WHAT IS BEING ASKED –
Count how many lines of the data below contain the string "ospiti", matching case exactly, and reply with that number alone.

DATASET RECORDS –
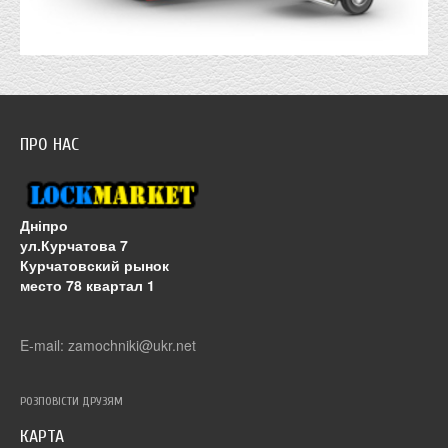
ПРО НАС
Дніпро
ул.Курчатова 7
Курчатовский рынок
место 78 квартал 1
E-mail: zamochniki@ukr.net
РОЗПОВІСТИ ДРУЗЯМ
КАРТА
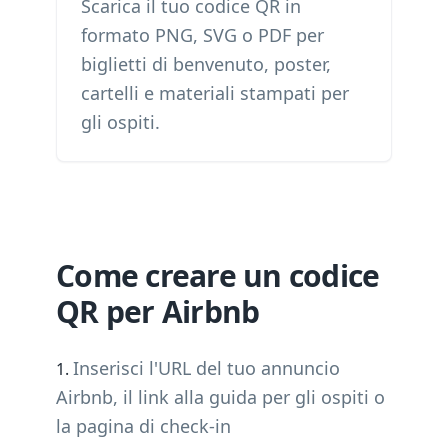
Scarica il tuo codice QR in
formato PNG, SVG o PDF per
biglietti di benvenuto, poster,
cartelli e materiali stampati per
gli ospiti.
Come creare un codice
QR per Airbnb
Inserisci l'URL del tuo annuncio
Airbnb, il link alla guida per gli ospiti o
la pagina di check-in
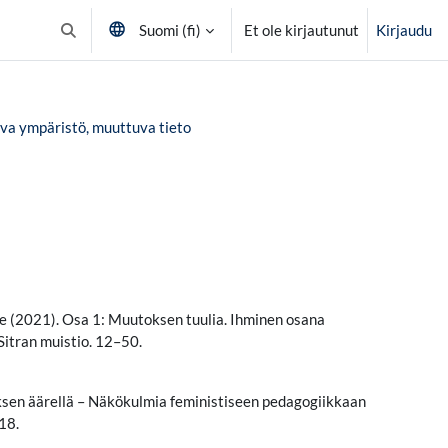
Suomi ‎(fi)‎
Et ole kirjautunut
Kirjaudu
Vaihda hakusyöttöä
va ympäristö, muuttuva tieto
ee (2021). Osa 1: Muutoksen tuulia. Ihminen osana
Sitran muistio. 12–50.
ksen äärellä – Näkökulmia feministiseen pedagogiikkaan
18.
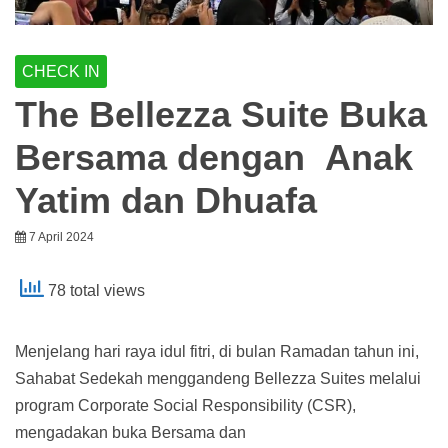
CHECK IN
The Bellezza Suite Buka
Bersama dengan Anak
Yatim dan Dhuafa
7 April 2024
78 total views
Menjelang hari raya idul fitri, di bulan Ramadan tahun ini,
Sahabat Sedekah menggandeng Bellezza Suites melalui
program Corporate Social Responsibility (CSR),
mengadakan buka Bersama dan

OUTPUT FOR THIS TASK –
2